Embrace Your Hurdles, Work Like an Ant and Sharpen Your Focus

Embrace Your Hurdles, Work Like an Ant and Sharpen Your Focus

Great performers know all the strategies and techniques to get over hurdles and produce awesome results. Follow today’s three cues to leverage your hurdles and enhance your work ethic to achieve your goals.

Use the Constraints to be Creative

Harry Houdini, the great illusionist and stunt performer, captivated the world with his ability to escape from jails and police handcuffs. Sometimes he performed his acts submerged in water with his entire body chained. Harry’s greatest act was not breaking from the chains and escaping jails, it was using the constraints to be creative. While the attention of his audience focused on what appeared to be Houdini’s demise, he channeled his energy into creating an escape.

There are two types of creative minds: a negative-thought constructor and a positive producer. The negative-thought constructor only sees obstacles in every situation and then thinks of all the reasons why failure will be the end result. On the contrary, the positive producer sees every problem as an invitation to explore the unlimited power of their imagination and then seek ways to create possibilities. When dealing with the problems in your life, try putting less emphasis on the challenges and more on producing a creative outcome.

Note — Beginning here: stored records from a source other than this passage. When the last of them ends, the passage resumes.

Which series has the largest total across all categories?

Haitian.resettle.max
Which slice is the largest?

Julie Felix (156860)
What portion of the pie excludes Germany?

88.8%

Don’t be a Beast, Work like an Ant

My grandmother’s work ethic was impeccable! She made her own clothes, cooked all her meals from scratch (with no written recipes!), did her own carpentry, worked outside the home, and planted a garden, just to name a few of her many talents. She was well organized, a team player, and her house was immaculate and stylishly decorated. There was no lazy bone in her body. Some would call her a beast, but I think she was better than that. She was an ant. Why an ant? Well, ants have no ruler or overseer, yet they faithfully work all summer to gather food for the winter. They are tireless, systematic, and orderly.

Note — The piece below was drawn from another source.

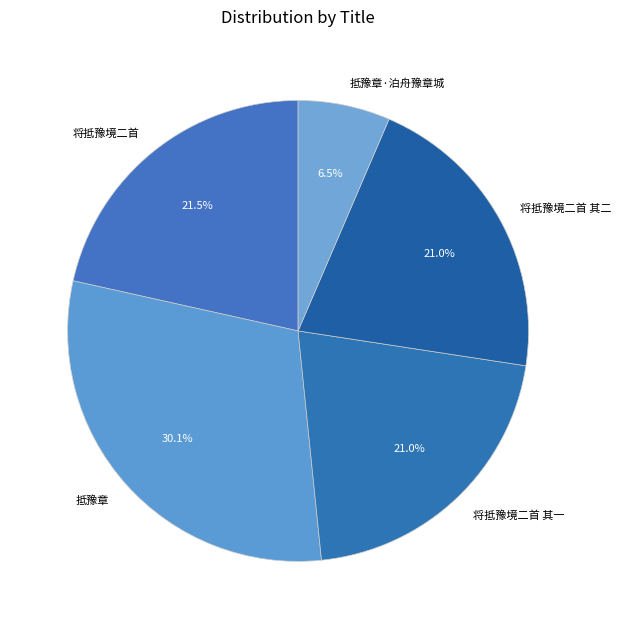

Approximately how many times larger is the value at 抵豫章 compared to 将抵豫境二首 其二?

1.4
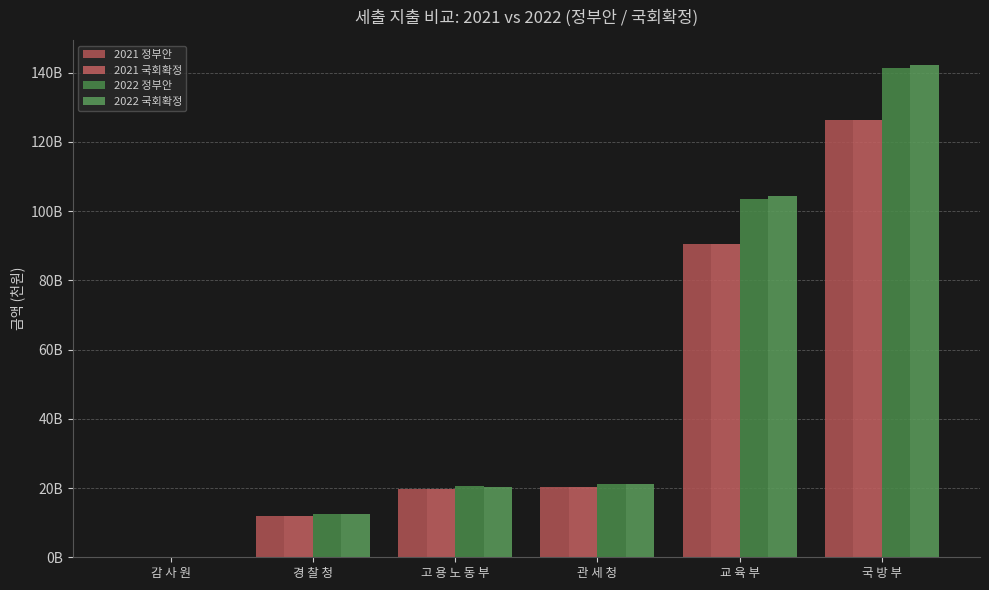

What is the difference between the 2021 정부안 values at 교 육 부 and 고 용 노 동 부?

70927376000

You must develop a work ethic like an ant if you want to achieve much in the summer of your lifetime. Here is what I mean. Ants don’t complain. Ants are team players. Most important, ants don’t wait around to be managed, but possess a high level of initiative. How much do you complain instead of evaluating and then executing a plan? Are you a team player? Or are you waiting for some event or someone to prompt you to do something? If you answered yes to any of these questions, consider the ways of the ant and start living your purpose and giftedness.

Keep Your Eyes on Your Muscles

John C. Maxwell states in his book, The 21 Indispensable Qualities of a Leader, “effective leaders who reach their potential spend more time focusing on what they do well than on what they do wrong.”

Nobody cares about your weaknesses more than you do. It is your strengths that provide the most value. It is human nature to be so self-critical that we render ourselves ineffective in the area where we are actually strong. This is so sad and I have seen this happen time and time again. Place the bulk of your energy on improving your strengths. The more time you spend on your weaknesses, the less time you have on developing your strengths. The way you compensate for your weaknesses is by delegating those activities that are not in your wheelhouse. This will free your time and allow you to focus your attention on building your strengths.